Das Zentrale Büro des DEKT in Fulda ist seit 2004 EMAS-registriert und lässt seine im zweijährigen Turnus stattfindende Großveranstaltung seit 2007 nach EMAS validieren. Da jeder Kirchentag an einem anderen Ort stattfindet, wird das Umweltmanagement jedes Mal an die Örtlichkeiten und die mitwirkenden Menschen ausgerichtet, so Karin Terodde, Umweltbeauftragte beim DEKT. Nach über zehnjähriger Erfahrung ist das Managementsystem ein zentraler Bestandteil geworden, dessen Konsistenz weiterhin optimiert wird. Als Stichworte seien Abfälle und anreisebedingte Treibhausgasemissionen der über 100.000 Besucherinnen und Besucher, eine öko-faire Verpflegung ebenso wie Energie und Wasserbedarf der zahllosen Veranstaltungen genannt.
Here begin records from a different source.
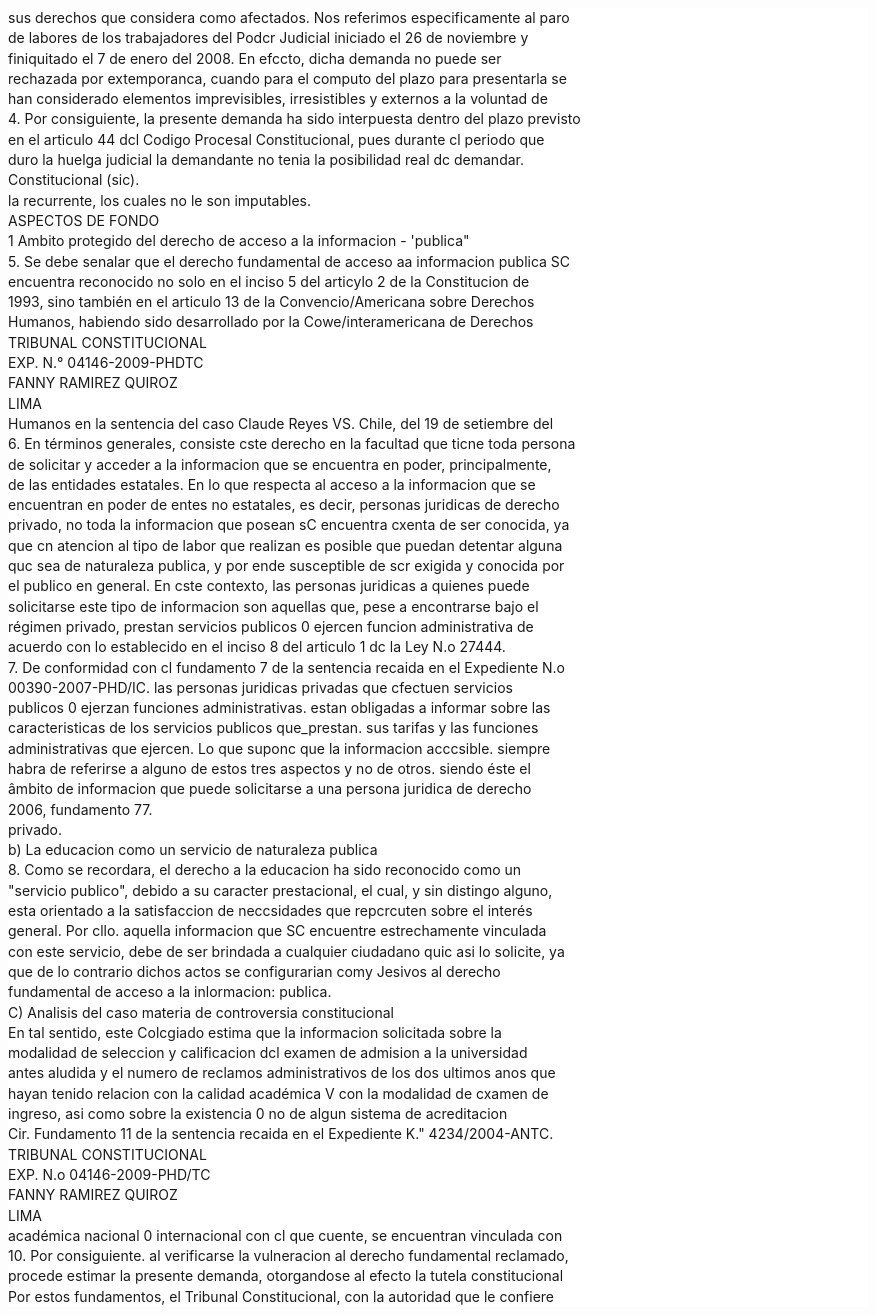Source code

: sus derechos que considera como afectados. Nos referimos especificamente al paro  
de labores de los trabajadores del Podcr Judicial iniciado el 26 de noviembre y  
finiquitado el 7 de enero del 2008. En efccto, dicha demanda no puede ser  
rechazada por extemporanca, cuando para el computo del plazo para presentarla se  
han considerado elementos imprevisibles, irresistibles y externos a la voluntad de  
4. Por consiguiente, la presente demanda ha sido interpuesta dentro del plazo previsto  
en el articulo 44 dcl Codigo Procesal Constitucional, pues durante cl periodo que  
duro la huelga judicial la demandante no tenia la posibilidad real dc demandar.  
Constitucional (sic).  
la recurrente, los cuales no le son imputables.  
ASPECTOS DE FONDO  
1 Ambito protegido del derecho de acceso a la informacion - 'publica"  
5. Se debe senalar que el derecho fundamental de acceso aa informacion publica SC  
encuentra reconocido no solo en el inciso 5 del articylo 2 de la Constitucion de  
1993, sino también en el articulo 13 de la Convencio/Americana sobre Derechos  
Humanos, habiendo sido desarrollado por la Cowe/interamericana de Derechos  
TRIBUNAL CONSTITUCIONAL  
EXP. N.° 04146-2009-PHDTC  
FANNY RAMIREZ QUIROZ  
LIMA  
Humanos en la sentencia del caso Claude Reyes VS. Chile, del 19 de setiembre del  
6. En términos generales, consiste cste derecho en la facultad que ticne toda persona  
de solicitar y acceder a la informacion que se encuentra en poder, principalmente,  
de las entidades estatales. En lo que respecta al acceso a la informacion que se  
encuentran en poder de entes no estatales, es decir, personas juridicas de derecho  
privado, no toda la informacion que posean sC encuentra cxenta de ser conocida, ya  
que cn atencion al tipo de labor que realizan es posible que puedan detentar alguna  
quc sea de naturaleza publica, y por ende susceptible de scr exigida y conocida por  
el publico en general. En cste contexto, las personas juridicas a quienes puede  
solicitarse este tipo de informacion son aquellas que, pese a encontrarse bajo el  
régimen privado, prestan servicios publicos 0 ejercen funcion administrativa de  
acuerdo con lo establecido en el inciso 8 del articulo 1 dc la Ley N.o 27444.  
7. De conformidad con cl fundamento 7 de la sentencia recaida en el Expediente N.o  
00390-2007-PHD/IC. las personas juridicas privadas que cfectuen servicios  
publicos 0 ejerzan funciones administrativas. estan obligadas a informar sobre las  
caracteristicas de los servicios publicos que_prestan. sus tarifas y las funciones  
administrativas que ejercen. Lo que suponc que la informacion acccsible. siempre  
habra de referirse a alguno de estos tres aspectos y no de otros. siendo éste el  
âmbito de informacion que puede solicitarse a una persona juridica de derecho  
2006, fundamento 77.  
privado.  
b) La educacion como un servicio de naturaleza publica  
8. Como se recordara, el derecho a la educacion ha sido reconocido como un  
"servicio publico", debido a su caracter prestacional, el cual, y sin distingo alguno,  
esta orientado a la satisfaccion de neccsidades que repcrcuten sobre el interés  
general. Por cllo. aquella informacion que SC encuentre estrechamente vinculada  
con este servicio, debe de ser brindada a cualquier ciudadano quic asi lo solicite, ya  
que de lo contrario dichos actos se configurarian comy Jesivos al derecho  
fundamental de acceso a la inlormacion: publica.  
C) Analisis del caso materia de controversia constitucional  
En tal sentido, este Colcgiado estima que la informacion solicitada sobre la  
modalidad de seleccion y calificacion dcl examen de admision a la universidad  
antes aludida y el numero de reclamos administrativos de los dos ultimos anos que  
hayan tenido relacion con la calidad académica V con la modalidad de cxamen de  
ingreso, asi como sobre la existencia 0 no de algun sistema de acreditacion  
Cir. Fundamento 11 de la sentencia recaida en el Expediente K." 4234/2004-ANTC.  
TRIBUNAL CONSTITUCIONAL  
EXP. N.o 04146-2009-PHD/TC  
FANNY RAMIREZ QUIROZ  
LIMA  
académica nacional 0 internacional con cl que cuente, se encuentran vinculada con  
10. Por consiguiente. al verificarse la vulneracion al derecho fundamental reclamado,  
procede estimar la presente demanda, otorgandose al efecto la tutela constitucional  
Por estos fundamentos, el Tribunal Constitucional, con la autoridad que le confiere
„Der Blaue Engel, das älteste und bekannteste Umweltzeichen in Deutschland, muss in der Öffentlichkeit stärker wahrgenommen werden“, findet FEST-Forschungsleiter und Vorsitzender der Jury Umweltzeichen Dr. Volker Teichert. Zurzeit gibt es rund 12.000 Produkte mit dem Blauen Engel von 1.500 Unternehmen in 120 verschiedenen Produktgruppen. Nur die aus Umweltsicht besten Waren und Dienstleistungen einer Produktgruppe erhalten den Blauen Engel, der 2018 sein 40-jähriges Jubiläum feiert. Am häufigsten wurden bisher Papier-, Möbelprodukte sowie Farben und Lacke ausgezeichnet.
Im Vergleich zur Gesamtzahl an Produkten und Unternehmen gibt es viele Potenziale aber auch Hürden, um etablierte Systeme wie den Blauen Engel und EMAS weiter zu stärken, indem mehr Unternehmen und Organisationen sich zu den Standards verpflichten - das zeigten die Diskussionsbeiträge der Teilnehmenden.


Die Veranstaltung wurde von der Wanderausstellung „20 Jahre EMAS“ begleitet, die noch bis 20. Juli im Rahmen der Weltausstellung zum Reformationssommer in Lutherstadt Wittenberg zu sehen ist.